- Born: April 24, 1948 (age 78)
- Education: Ohio State University
- Occupation: Businessperson
- Years active: 1983–2019
- Known for: Marketing lingerie Victoria's Secret Fashion Show

= Edward Razek =

American businessman

Edward G. Razek (born April 24, 1948) is an American businessman who was the chief marketing officer for L Brands where he developed the Victoria's Secret Angels and the company's annual fashion show. Razek joined L Brands in 1983 and resigned in 2019 after persistent public criticism for creating a culture of misogyny and harassment.

== Early life ==
Ed Razek grew up in Cleveland, Ohio, and was raised by his father a Syrian immigrant, who worked as a steel mill worker. He attended the Culver Military Academy in Indiana starting at age 12. Razek earned a degree in English at Ohio State University in the late 1960s.

== Career ==
Razek worked in advertising for several years at Shelly Berman Communicators (SBC Advertising, Inc.) in Columbus, Ohio. He was a partner with Shelly Berman and Bill Wickham at the agency. Among his early clients at Shelly Berman Communicators was the clothing retailer Les Wexner of The Limited, Inc. (later known as L Brands). In 1983, Razek left SBC and joined in-house branding operations at the Limited.

In 1994, Wexner tasked Razek with developing a fashion show for one of the companies brands. The first fashion show took place in 1995 with the chosen brand, Victoria's Secret. A somewhat modest affair for a risqué product at first, the fashion show, under Razek, transformed into a spectacle and became an entertainment event, with peak viewership in 2001.

Razek was instrumental in selecting the brand's models, known as "Angels" and given angel wings, and creating the company's TV ads.

It later emerged that Razek was the subject of repeated complaints to the human resources department regarding inappropriate behaviour, but he continued to operate with impunity for many years.

A 2004 interview with the Columbus Monthly magazine notes his comments: “We've got beautiful women in lingerie. That's right,” he says unapologetically. “We're not a potato chip company.”

Following a November 2018 interview with Vogue, Razek received strong and sustained criticism for his marketing after he expressed an aversion to casting transgender and plus-sized models in the Victoria's Secret Fashion Show. In an era of MeToo and body positivity the backlash was severe, with calls for Razek to step down.
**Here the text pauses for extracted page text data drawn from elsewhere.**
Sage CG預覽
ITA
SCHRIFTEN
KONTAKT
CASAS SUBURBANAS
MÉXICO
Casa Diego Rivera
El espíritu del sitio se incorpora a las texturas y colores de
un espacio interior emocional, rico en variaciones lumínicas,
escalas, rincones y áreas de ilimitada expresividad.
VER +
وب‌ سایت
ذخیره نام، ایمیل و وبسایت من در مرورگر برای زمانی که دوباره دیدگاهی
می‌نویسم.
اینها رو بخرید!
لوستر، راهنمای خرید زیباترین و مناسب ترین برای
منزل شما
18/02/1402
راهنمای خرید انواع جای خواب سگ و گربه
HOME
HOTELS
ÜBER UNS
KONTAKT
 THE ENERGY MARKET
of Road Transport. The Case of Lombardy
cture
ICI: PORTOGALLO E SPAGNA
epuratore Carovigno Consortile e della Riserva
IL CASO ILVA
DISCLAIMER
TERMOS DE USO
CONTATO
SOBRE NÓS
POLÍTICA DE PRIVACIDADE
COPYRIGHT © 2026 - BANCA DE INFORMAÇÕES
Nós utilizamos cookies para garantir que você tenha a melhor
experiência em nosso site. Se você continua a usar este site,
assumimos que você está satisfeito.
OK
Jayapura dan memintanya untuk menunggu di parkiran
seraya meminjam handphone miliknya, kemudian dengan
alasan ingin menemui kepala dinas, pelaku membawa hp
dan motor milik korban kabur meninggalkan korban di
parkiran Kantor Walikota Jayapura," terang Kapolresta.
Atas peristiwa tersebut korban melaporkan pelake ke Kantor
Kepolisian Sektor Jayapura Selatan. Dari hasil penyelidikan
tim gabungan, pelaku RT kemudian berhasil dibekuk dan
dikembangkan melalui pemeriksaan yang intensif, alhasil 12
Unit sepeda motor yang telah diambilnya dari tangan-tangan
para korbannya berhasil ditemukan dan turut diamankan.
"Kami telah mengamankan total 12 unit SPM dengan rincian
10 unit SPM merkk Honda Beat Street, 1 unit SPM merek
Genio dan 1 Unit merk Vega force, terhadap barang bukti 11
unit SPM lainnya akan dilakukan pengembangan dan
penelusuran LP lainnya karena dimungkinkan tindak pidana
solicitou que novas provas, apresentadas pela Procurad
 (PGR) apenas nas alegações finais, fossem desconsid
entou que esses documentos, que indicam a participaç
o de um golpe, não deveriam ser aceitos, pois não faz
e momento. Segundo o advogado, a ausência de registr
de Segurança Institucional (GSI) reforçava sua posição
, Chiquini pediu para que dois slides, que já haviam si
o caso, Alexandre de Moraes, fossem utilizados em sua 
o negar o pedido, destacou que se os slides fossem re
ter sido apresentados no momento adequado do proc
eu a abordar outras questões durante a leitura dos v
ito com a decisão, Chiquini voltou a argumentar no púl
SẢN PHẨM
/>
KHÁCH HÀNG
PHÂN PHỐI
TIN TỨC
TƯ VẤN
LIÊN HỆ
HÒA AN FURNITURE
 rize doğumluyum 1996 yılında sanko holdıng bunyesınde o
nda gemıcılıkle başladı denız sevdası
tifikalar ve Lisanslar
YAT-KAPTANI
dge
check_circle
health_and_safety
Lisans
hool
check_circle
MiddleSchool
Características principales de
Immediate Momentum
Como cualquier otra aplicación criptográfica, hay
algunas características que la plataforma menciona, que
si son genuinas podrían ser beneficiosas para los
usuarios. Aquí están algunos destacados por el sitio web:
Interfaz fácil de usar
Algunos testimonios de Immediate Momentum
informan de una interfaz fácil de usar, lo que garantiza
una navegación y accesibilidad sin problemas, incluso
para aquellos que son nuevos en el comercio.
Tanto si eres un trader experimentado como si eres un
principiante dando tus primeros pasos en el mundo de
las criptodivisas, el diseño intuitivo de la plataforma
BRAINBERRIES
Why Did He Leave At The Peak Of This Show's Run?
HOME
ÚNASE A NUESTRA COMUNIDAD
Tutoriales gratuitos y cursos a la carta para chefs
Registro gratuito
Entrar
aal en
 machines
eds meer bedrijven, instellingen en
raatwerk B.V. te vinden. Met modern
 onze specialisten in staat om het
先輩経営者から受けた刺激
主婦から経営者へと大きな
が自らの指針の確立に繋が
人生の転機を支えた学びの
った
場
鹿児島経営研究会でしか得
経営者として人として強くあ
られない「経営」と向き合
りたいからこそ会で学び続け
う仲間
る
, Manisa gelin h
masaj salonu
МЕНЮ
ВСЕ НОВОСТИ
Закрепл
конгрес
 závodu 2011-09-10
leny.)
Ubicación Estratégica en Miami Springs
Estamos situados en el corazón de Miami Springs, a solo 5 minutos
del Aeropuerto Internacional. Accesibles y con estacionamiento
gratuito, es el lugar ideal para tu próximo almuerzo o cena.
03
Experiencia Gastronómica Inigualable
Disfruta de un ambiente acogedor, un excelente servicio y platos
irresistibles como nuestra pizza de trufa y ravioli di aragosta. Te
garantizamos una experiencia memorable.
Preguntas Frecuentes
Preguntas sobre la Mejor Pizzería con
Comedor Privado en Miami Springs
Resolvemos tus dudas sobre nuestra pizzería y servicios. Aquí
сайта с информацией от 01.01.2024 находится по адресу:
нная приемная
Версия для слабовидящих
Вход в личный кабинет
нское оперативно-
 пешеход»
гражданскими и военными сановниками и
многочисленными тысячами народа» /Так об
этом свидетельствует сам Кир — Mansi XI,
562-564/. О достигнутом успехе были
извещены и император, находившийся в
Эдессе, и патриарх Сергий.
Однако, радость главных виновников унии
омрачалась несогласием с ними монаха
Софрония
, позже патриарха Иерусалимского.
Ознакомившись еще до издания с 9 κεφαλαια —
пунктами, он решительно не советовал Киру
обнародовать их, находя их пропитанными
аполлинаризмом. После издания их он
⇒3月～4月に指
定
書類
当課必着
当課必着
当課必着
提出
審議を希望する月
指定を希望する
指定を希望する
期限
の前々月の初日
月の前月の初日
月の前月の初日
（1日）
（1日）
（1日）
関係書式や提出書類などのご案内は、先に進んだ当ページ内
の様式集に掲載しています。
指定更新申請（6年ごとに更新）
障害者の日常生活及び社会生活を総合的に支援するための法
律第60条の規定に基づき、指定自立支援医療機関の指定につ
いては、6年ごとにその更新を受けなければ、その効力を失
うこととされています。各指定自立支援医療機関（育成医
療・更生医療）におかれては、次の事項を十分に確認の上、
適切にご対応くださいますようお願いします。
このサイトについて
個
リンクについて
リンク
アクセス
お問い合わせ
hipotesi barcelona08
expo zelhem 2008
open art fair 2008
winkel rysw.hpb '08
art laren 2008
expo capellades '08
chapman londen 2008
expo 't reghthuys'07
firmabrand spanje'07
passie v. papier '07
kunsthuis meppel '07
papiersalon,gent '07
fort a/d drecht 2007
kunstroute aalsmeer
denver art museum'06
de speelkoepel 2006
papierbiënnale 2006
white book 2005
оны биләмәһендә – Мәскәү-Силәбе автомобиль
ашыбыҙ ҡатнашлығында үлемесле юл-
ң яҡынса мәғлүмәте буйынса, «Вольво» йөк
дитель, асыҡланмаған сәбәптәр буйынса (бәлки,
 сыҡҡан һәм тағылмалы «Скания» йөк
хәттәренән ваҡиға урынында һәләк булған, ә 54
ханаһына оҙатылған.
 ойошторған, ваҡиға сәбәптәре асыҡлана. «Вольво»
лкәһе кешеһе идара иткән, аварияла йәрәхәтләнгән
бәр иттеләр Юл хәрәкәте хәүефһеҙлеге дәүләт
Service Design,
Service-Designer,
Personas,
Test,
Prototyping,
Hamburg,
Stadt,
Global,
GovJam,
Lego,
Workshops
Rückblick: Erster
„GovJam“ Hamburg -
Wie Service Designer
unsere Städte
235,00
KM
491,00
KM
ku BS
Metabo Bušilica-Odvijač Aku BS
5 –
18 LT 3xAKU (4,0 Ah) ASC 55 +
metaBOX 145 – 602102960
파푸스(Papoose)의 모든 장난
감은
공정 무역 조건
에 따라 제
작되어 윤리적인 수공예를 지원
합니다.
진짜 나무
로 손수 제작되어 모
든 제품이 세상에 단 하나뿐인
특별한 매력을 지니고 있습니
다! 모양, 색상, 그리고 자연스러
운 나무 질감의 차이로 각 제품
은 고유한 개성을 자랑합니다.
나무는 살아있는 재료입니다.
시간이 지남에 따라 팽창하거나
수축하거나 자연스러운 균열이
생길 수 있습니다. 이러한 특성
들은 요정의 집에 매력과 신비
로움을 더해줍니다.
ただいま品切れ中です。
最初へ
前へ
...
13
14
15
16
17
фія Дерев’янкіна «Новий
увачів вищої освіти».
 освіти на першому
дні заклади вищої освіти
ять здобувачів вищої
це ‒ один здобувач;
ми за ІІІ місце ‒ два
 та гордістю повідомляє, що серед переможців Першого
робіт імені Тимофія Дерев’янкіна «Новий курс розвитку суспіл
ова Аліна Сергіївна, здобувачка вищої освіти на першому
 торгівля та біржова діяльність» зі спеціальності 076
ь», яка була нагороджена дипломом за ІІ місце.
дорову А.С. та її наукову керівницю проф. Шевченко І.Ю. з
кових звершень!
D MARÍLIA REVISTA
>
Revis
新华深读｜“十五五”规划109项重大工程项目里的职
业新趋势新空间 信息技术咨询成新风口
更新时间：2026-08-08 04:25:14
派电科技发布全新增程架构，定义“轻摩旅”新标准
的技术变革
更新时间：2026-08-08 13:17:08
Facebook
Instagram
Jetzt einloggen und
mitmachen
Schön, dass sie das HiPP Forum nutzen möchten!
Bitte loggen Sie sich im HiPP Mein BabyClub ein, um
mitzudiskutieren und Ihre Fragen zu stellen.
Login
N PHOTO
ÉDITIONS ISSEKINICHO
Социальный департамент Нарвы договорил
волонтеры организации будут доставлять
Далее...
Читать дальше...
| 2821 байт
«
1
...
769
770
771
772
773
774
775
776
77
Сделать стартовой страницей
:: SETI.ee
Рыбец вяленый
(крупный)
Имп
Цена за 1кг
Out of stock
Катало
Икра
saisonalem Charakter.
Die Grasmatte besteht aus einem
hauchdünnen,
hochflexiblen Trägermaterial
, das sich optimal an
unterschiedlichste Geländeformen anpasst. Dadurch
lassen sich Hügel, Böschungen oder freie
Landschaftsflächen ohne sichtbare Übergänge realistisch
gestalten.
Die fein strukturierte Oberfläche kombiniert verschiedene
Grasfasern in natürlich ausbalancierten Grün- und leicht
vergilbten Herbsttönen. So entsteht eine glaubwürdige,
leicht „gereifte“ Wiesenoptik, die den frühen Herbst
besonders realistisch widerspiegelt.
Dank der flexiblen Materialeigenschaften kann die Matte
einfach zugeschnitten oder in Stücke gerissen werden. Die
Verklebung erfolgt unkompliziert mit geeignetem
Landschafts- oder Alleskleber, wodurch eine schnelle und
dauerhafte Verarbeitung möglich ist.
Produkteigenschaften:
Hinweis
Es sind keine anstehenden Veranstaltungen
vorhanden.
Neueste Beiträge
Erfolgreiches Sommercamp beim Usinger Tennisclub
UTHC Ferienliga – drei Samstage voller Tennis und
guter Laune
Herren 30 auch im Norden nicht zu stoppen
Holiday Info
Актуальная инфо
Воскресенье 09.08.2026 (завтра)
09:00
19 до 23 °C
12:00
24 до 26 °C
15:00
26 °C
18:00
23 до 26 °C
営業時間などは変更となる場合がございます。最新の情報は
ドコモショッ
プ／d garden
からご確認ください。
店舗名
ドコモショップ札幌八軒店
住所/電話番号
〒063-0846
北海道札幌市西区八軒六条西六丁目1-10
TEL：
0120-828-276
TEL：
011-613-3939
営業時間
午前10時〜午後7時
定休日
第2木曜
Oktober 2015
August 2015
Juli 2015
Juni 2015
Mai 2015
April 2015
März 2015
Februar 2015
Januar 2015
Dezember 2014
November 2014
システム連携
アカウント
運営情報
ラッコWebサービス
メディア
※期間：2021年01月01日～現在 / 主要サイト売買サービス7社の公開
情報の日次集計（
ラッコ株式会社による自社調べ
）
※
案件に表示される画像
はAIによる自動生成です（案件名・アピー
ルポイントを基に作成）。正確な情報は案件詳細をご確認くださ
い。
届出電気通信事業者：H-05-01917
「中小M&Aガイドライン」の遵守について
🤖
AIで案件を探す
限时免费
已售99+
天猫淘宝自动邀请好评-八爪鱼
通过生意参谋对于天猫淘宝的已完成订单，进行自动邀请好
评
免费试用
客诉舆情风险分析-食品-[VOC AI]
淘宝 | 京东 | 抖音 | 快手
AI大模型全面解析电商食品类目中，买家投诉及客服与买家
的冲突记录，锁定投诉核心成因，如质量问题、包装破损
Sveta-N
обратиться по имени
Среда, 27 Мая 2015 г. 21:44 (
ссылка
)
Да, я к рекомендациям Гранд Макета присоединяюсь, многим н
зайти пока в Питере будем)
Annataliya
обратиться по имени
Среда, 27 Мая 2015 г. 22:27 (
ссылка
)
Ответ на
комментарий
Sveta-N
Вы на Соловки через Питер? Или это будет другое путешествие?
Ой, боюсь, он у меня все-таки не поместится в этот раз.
Victoria's Secret was also bowing under the weight of Wexner's connection to Jeffrey Epstein, following his arrest in July 2019 on charges of sex trafficking. It emerged that Epstein used his connections to Wexner and Victoria's Secret to prey on young women by posing as a recruiter. Executives had warned Wexner about this in the 1990s, but no action was taken. The business problems at Victoria's Secret soon escalated into a public crisis. In 2019, an activist shareholder, CEO James A. Mitarotonda of Barington Capital Group, L.P., criticized Razek and pressured L Brands in an open letter to update the brand image and switch up the predominantly male board of directors at the company.

===Resignation and subsequent allegations===
In response to the backlash against Razek, the company hired its first openly transgender model, Valentina Sampaio, in August 2019. Razek later apologized on social media and, in August 2019, he stepped down. In November 2019, the annual fashion show was officially cancelled after running for over two decades of production.

In 2020, The New York Times reported that Razek "presided over an entrenched culture of misogyny, bullying, and harassment". Interviews with more than 30 current and former executives, employees, contractors and models alleged that Wexner and Razek played prominent roles in cultivating the toxic environment. The shareholders of Victoria's Secret parent company, L Brands, filed a complaint in the Court of Chancery of Delaware on January 14, 2021, stating that chair Wexner and Razek, whose misconduct was "widely known", created an "entrenched culture of misogyny, bullying and harassment", which breached the directors' fiduciary duty to the company, causing devaluation of the brand.